A particular highlight for me is seeing the substantial growth in the extent and depth of our partnership with iwi.
Professor Sally Brooker Principal Investigator The MacDiarmid Institute
Principal Investigator Professor Sally Brooker, who joined the Institute in 2008, says that a particular highlight for her was seeing the substantial growth in the extent and depth of our partnership with iwi.
“You can see this illustrated in the word clouds by the increasing prominence of the words ‘Mātauranga Māori’ and ‘Taonga’ in our rebid in 2019. Our commitment to continuing to accelerate this growth is clearly demonstrated by the recent appointment of Associate Professor Pauline Harris as the Institute’s inaugural Deputy Director Māori, and of Diane Bradshaw as Stakeholder Relations Partner Iwi.”
She says the word clouds also showed a significant shift over the years towards directly addressing the many aspects of climate change.
“Climate change is a huge current challenge that our MacDiarmid Institute team is well placed to contribute to addressing.

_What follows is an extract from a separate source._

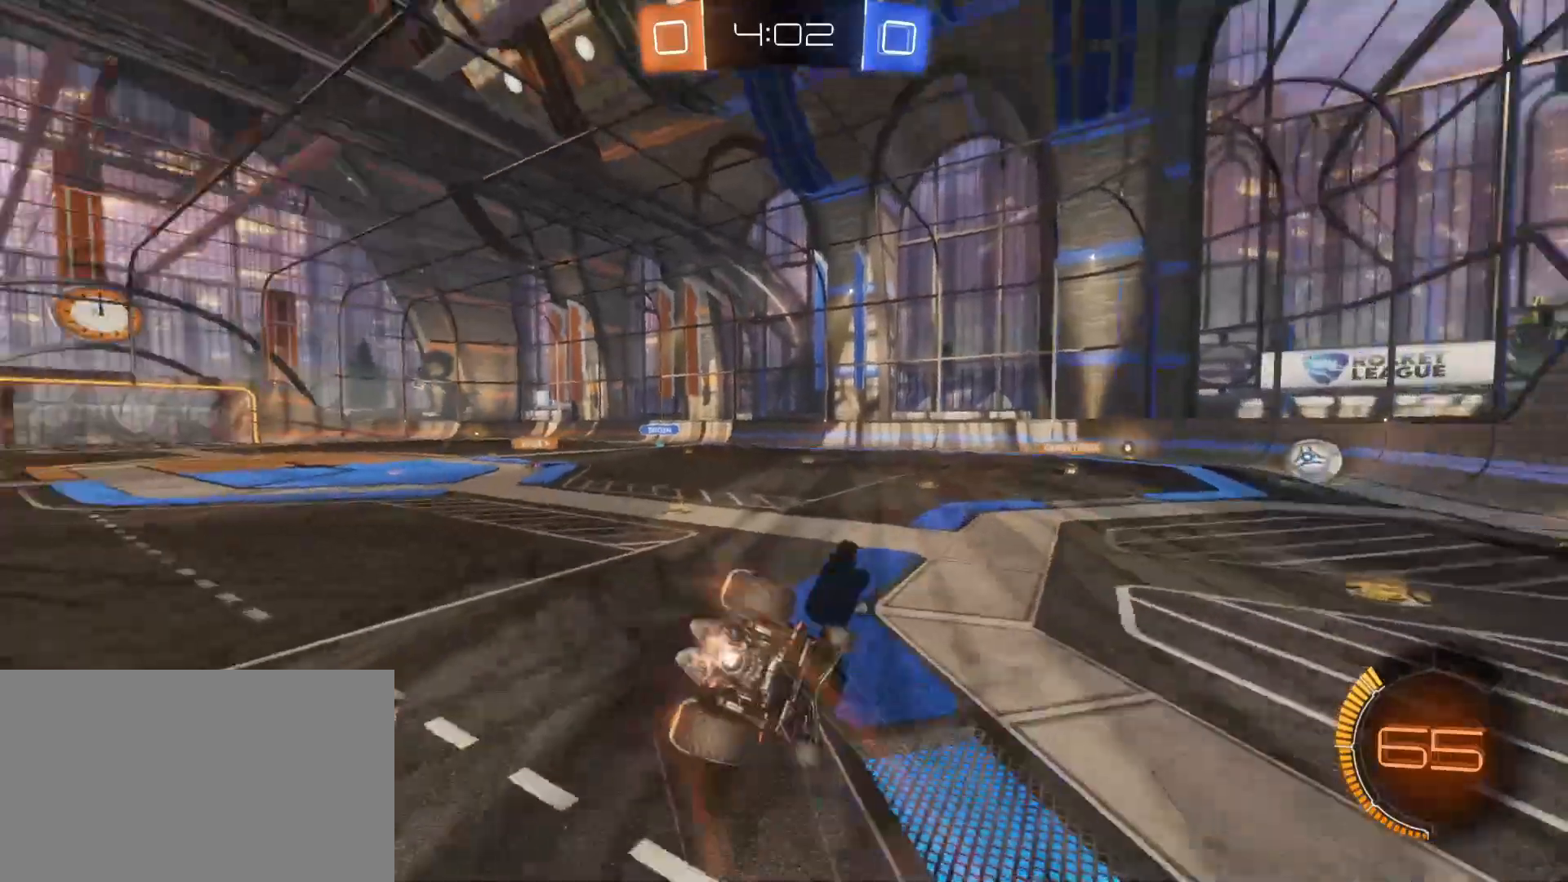
{"keys": [], "mouse": [], "mouse_move": "still", "events": [[17, "mouse_right", "up"], [100, "w", "up"], [150, "q", "up"], [300, "space", "down"], [383, "space", "up"]]}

The Institute’s directors over the years, in particular our founding Director Sir Paul Callaghan and our current Co-Directors Professors Nicola Gaston and Justin Hodgkiss, are to be congratulated on leading these substantial and strategic shifts in focus as the Institute and its research has evolved.
“It is essential that we as an Institute continue to develop and evolve to remain current and relevant.”
Sally says the word clouds also reveal that a consistent theme over the years has been ‘polymers’, and in particular ‘conducting polymers’.
“This is highly appropriate given that it was conducting polymers that led to Professor Alan McDiarmid’s Nobel Prize in Chemistry.”